● **Object presence transitions**
>>>>>

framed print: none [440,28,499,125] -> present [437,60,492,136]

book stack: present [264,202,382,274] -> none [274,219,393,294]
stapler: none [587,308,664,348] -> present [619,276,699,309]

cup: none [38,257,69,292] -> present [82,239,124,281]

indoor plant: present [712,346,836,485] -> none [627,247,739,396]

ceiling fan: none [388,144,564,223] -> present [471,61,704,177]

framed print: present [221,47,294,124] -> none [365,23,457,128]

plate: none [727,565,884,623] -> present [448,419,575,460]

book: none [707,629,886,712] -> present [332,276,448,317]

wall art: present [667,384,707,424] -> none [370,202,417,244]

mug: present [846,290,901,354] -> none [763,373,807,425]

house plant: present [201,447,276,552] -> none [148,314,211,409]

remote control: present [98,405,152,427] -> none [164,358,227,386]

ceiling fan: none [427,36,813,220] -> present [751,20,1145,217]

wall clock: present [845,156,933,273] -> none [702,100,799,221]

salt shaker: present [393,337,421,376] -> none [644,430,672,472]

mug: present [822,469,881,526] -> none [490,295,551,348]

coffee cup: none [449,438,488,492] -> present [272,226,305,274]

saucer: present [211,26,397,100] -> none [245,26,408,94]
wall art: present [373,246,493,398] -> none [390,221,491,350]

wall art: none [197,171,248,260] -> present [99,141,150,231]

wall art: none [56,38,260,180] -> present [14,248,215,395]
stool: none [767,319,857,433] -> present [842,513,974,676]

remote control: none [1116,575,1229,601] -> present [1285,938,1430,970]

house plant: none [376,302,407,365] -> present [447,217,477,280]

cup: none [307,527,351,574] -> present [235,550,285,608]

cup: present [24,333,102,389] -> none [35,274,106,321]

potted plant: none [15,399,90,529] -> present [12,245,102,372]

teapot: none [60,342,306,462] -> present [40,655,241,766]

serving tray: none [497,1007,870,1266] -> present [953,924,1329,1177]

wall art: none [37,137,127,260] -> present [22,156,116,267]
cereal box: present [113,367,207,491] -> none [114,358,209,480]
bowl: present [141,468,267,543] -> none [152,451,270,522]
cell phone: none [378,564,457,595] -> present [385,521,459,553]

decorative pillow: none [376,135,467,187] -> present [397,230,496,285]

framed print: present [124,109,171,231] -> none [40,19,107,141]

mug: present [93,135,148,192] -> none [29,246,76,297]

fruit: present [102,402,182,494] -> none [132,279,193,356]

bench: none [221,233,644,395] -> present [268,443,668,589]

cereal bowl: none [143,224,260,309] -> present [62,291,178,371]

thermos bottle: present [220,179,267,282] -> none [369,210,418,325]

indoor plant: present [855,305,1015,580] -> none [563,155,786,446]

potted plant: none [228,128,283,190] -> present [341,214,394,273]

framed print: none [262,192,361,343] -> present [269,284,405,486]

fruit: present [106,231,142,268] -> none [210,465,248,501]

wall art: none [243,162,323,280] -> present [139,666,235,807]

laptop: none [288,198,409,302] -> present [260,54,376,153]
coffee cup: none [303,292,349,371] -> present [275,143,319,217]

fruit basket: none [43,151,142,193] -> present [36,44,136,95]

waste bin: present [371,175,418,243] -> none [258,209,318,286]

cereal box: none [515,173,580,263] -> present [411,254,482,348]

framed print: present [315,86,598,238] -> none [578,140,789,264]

<<<<<

● **TASK OBJECTIVE**
Repeat exactly, and only, the lines from the one containing "indoor plant: present [855,305,1015,580]" through the last line above.

● **TASK OUTPUT**
indoor plant: present [855,305,1015,580] -> none [563,155,786,446]

potted plant: none [228,128,283,190] -> present [341,214,394,273]

framed print: none [262,192,361,343] -> present [269,284,405,486]

fruit: present [106,231,142,268] -> none [210,465,248,501]

wall art: none [243,162,323,280] -> present [139,666,235,807]

laptop: none [288,198,409,302] -> present [260,54,376,153]
coffee cup: none [303,292,349,371] -> present [275,143,319,217]

fruit basket: none [43,151,142,193] -> present [36,44,136,95]

waste bin: present [371,175,418,243] -> none [258,209,318,286]

cereal box: none [515,173,580,263] -> present [411,254,482,348]

framed print: present [315,86,598,238] -> none [578,140,789,264]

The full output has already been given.